2. The multi-step abnormal point detection method based on the neighbor propagation clustering algorithm according to claim 1, wherein: the detailed process of performing dimensionality reduction on the high-dimensional data set in the step 4 is as follows:

constructing probability distribution P among high-dimensional objects and probability distribution Q of the points in a low-dimensional space by an EstSNE dimension reduction method, and then obtaining the optimal low-dimensional representation of the points by minimizing the divergence of a target KL, namely:

p _ij representing a sample x _i And x _j The similarity in the high-dimensional space X,

δ _i represents the variance of the gaussian distribution; x is a radical of a fluorine atom _i And x _j Is a sample in a high dimensional space X;

q _ij representing a sample y _i And y _j In a low dimensional space Y = [ Y = ₁ ,y ₂ ,...,y _n ]∈R ^d×n D is data after dimensionality reduction, q _ij ＝((1+||y _i -y _j || ² )K) ^-1 ，

y _i And y _j Are samples in a low dimensional space.
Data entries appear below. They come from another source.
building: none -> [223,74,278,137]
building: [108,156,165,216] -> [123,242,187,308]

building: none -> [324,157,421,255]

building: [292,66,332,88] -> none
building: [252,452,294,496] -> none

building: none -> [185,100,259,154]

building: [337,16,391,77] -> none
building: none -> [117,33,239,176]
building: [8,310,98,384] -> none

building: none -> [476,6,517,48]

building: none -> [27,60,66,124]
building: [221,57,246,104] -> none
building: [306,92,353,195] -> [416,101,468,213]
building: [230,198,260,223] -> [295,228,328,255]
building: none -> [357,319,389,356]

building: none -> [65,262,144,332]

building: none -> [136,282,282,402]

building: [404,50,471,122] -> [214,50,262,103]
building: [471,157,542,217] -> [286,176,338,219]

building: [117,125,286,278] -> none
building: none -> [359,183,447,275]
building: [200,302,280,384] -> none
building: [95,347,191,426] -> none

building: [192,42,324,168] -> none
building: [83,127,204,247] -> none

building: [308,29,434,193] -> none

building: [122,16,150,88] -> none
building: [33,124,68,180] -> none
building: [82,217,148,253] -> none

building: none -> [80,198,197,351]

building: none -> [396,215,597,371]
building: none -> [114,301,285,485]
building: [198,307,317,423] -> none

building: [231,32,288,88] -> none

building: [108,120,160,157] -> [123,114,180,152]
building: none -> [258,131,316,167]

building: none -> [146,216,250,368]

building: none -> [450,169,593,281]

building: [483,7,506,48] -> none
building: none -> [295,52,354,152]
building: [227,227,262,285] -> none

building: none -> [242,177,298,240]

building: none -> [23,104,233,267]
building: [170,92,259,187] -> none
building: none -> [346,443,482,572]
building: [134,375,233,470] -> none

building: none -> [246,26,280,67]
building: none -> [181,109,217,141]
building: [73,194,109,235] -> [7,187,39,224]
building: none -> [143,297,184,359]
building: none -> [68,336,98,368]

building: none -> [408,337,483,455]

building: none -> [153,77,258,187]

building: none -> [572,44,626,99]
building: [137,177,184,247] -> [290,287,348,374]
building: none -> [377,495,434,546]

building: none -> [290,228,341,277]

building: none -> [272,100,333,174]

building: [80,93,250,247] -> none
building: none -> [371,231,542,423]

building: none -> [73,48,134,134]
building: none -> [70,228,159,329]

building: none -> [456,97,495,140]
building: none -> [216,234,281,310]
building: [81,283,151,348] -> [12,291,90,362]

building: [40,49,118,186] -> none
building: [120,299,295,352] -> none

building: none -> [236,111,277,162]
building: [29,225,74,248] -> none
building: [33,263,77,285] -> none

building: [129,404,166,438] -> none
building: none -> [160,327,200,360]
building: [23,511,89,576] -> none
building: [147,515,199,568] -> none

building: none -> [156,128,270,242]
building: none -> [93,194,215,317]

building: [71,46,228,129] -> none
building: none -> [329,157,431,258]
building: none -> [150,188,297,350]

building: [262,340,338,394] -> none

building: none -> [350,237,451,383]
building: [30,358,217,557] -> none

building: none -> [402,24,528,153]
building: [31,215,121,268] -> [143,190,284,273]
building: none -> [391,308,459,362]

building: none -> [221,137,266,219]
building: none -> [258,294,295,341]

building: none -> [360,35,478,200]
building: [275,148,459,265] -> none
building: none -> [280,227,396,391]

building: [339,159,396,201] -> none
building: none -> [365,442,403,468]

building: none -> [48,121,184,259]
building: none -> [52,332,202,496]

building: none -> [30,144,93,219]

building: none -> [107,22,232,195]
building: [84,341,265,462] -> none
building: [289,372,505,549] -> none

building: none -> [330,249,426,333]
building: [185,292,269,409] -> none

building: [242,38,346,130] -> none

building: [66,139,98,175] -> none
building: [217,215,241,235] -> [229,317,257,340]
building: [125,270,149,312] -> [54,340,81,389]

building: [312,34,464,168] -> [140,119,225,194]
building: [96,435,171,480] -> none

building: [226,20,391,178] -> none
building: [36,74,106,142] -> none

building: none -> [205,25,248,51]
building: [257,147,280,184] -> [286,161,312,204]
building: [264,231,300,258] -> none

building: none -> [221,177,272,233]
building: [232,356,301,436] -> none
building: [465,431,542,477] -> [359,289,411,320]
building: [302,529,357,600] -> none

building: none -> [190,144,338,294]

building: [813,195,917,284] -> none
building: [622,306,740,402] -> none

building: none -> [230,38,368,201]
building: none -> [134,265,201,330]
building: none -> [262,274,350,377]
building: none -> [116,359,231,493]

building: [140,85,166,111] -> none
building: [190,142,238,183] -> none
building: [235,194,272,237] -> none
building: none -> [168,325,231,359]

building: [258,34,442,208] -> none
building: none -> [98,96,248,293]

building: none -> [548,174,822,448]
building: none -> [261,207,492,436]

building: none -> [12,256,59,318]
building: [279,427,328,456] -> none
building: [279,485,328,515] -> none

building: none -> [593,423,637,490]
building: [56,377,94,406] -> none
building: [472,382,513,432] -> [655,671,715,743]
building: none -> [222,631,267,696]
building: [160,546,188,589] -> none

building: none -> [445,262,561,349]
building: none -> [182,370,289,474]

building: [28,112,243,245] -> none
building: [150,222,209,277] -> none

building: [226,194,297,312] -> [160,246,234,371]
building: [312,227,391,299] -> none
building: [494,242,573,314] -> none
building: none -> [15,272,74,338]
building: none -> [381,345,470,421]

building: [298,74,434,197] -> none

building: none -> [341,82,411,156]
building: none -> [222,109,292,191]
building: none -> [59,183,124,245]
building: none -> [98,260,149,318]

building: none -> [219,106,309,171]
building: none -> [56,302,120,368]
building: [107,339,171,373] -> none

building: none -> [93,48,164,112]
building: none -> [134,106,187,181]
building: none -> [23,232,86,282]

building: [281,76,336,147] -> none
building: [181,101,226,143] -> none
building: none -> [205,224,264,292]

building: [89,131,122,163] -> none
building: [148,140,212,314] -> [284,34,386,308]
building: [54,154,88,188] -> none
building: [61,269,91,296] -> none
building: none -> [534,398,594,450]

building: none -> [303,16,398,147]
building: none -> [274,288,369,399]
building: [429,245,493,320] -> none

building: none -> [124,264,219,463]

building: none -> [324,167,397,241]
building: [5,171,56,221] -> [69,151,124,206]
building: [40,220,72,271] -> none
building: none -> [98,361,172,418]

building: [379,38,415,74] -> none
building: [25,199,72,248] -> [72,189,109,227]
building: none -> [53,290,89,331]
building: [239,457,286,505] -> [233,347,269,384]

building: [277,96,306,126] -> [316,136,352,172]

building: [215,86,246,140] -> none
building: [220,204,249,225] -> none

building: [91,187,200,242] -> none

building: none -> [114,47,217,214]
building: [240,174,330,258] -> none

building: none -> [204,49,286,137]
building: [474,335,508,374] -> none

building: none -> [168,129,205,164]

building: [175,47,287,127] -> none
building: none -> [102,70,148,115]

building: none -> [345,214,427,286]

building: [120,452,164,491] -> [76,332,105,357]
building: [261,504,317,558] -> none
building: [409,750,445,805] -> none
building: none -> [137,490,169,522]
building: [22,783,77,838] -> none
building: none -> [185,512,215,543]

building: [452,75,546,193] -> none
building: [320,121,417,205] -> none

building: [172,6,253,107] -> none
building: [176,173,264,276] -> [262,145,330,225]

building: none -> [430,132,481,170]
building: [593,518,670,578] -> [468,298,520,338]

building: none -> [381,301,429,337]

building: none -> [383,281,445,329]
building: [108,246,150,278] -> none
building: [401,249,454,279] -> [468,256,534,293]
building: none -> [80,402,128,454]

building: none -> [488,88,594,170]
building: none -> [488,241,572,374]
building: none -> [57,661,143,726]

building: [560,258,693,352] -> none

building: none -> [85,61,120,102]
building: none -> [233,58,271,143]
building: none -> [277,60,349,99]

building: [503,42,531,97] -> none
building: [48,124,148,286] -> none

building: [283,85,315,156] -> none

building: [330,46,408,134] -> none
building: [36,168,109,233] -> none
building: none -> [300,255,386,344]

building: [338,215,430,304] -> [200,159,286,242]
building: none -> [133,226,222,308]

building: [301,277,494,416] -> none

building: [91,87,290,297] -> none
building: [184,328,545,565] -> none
3. The multi-step abnormal point detection method based on the neighbor propagation clustering algorithm according to claim 1, wherein: the reference point calculation method in the step 6 comprises the following specific steps:

(6.2) separately initializing attribution values A _N×N And an attraction degree matrix R _N×N Is 0;

(6.3) passing rules

Updating the attraction matrix by rules

UpdatingA matrix of the degree of attribution,

wherein, the attraction degree r (i, j) represents the attraction degree that the data point j is suitable for being represented by the class of the data point i, and the attribution degree a (i, j) represents the attribution degree that the data point i selects the data point j as the class representation of the data point i;

(6.4) setting each cluster center as a reference point

4. The multi-step abnormal point detection method based on the neighbor propagation clustering algorithm according to claim 3, wherein: the method for calculating the abnormal score by adopting the NPOD in the step 7 comprises the following steps:

(7.1) traversing the candidate sample set X for which an anomaly score needs to be calculated _c ；

(7.2) passing formula

Calculating to obtain a reference set C _ref (x _c ) Wherein

Represents a reference point in (6.4);

(7.3) passing formula OutScr (x) _c )＝(locDist(x _c )+gloDist(x _c ) 2) of the candidate sample x _c Abnormal score of (Outscr) _g (x _c )，

Wherein locDist (x) _c )＝[lo/(l-2)]×[o(x _c )/l]L is the number of elements in the reference set,

gloDist(x _c ) = gl/(k-2), k is the reference point calculated in (6.4)

The number of the (c) is greater than the total number of the (c),

are the elements in the reference set and,

(7.4) traverse 13 subclasses of 13 related user sensitive information to construct anomaly score vector Outscrvector (x) ← { Outscr } ₁ (x),...,Outscr _catNum (x)}。